Samples from the non-P42 group were collected earlier in the disease course (median 0.1 years; IQR 0.0–0.9) compared to the P42 group (median 0.7 years; IQR 0.1–4.1; P = 0.007). At the time of collection, 63.0% of non-P42 patients were experiencing a relapse, versus 27.0% in the P42 group (P = 0.005). In 4 patients—2 from each group—serial sampling showed stable non-P42 binding over time.

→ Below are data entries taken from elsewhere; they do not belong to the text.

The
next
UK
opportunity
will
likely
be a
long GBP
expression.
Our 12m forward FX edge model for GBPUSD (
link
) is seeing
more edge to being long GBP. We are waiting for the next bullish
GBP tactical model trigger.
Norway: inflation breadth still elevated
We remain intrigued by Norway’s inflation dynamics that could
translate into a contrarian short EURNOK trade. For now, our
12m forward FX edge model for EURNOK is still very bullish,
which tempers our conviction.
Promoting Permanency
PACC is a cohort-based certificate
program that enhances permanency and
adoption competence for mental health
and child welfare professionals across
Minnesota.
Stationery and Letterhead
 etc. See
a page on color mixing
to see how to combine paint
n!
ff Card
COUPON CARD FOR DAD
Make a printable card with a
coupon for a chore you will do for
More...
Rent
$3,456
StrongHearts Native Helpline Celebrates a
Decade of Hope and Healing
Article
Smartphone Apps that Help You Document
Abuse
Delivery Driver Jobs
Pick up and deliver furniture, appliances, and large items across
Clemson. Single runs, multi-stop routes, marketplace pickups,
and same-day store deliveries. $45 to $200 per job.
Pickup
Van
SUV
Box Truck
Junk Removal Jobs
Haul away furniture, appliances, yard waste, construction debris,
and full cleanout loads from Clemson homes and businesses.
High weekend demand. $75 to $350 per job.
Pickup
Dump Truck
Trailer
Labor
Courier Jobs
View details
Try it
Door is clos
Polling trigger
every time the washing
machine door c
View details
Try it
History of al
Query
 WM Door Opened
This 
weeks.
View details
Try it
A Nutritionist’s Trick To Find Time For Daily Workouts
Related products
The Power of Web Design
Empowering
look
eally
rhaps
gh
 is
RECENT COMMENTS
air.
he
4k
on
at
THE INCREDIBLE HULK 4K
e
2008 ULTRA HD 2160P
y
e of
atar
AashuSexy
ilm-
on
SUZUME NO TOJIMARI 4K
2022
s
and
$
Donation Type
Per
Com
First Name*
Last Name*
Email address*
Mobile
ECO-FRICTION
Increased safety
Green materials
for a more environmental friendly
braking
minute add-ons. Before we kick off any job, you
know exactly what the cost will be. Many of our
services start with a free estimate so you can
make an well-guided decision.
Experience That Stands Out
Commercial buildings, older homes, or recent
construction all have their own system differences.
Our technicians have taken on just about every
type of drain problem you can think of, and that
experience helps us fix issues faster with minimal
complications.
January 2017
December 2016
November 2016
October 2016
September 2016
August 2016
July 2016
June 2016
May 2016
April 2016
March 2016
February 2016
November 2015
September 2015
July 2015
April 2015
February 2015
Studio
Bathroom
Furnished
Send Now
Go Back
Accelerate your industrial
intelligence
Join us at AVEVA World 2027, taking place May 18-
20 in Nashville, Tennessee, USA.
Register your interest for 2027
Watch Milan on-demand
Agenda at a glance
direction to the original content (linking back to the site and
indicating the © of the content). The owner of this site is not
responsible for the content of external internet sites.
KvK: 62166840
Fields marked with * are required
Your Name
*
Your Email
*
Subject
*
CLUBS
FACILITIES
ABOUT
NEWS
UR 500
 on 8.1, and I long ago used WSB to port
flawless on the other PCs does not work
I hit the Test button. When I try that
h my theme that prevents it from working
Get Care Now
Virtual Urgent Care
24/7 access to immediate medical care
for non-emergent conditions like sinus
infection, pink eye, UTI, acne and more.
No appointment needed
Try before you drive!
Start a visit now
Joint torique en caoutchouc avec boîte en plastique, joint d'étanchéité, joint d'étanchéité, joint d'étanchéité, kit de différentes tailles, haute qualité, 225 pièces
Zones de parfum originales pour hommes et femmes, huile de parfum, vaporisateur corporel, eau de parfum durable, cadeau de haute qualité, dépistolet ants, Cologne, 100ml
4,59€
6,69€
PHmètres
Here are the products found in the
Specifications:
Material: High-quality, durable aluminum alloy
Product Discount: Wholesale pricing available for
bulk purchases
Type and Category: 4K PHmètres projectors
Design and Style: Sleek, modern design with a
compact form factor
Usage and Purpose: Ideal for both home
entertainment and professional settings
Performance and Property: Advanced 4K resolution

The association between non-P42 and future relapse risk was previously observed in a 2024 study published in Neurology, Neurosurgery, & Psychiatry. That study differed in that it used adult patients with MOGAD (n = 202), with serum MOG-IgG and epitope binding determined by validated flow cytometry live cell-based assays. In the study, 150 of the 202 included patients (74%) had MOG-IgG that recognized the P42 epitope and 115 (57%) recognized histidine103/serine104 (H103/S104).²

In the study, more than one-fourth of the patients (26%) had non-P42 MOG-IgG and showed an increased risk of relapsing course (HR, 1.7; 95% CI, 1.15-2.60; P = .009). Similar to Marigner et al, findings revealed that relapse-freedom was shorter in patients with non-P42 MOG-IgG (P = .0079). In addition, non-P42 MOG-IgG epitope status remained unchanged from onset throughout the disease course and was a strong predictor of a relapsing course in patients with unilateral ON (HR, 2.7; 95% CI, 1.06-6.98; P = .038), with high specificity (95% CI, 77-100) and positive predictive value (85%; 95% CI, 45%-98%).

REFERENCES
1. Hajj AE, Ruiz A, Gavoille A, et al. MOG antibody non-P42 epitope is associated with a higher risk of relapse in pediatric MOGAD. J Neurol Neurosurg Psychiatry. Published online March 28, 2025. doi:10.1136/jnnp-2024-335579
2. Liyanage G, Trewin BP, Lopez JA, et al. The MOG antibody non-P42 epitope is predictive of a relapsing course in MOG antibody-associated disease. J Neurol Neurosurg Psychiatry. 2024;95(6):544-553. doi:10.1136/jnnp-2023-332851.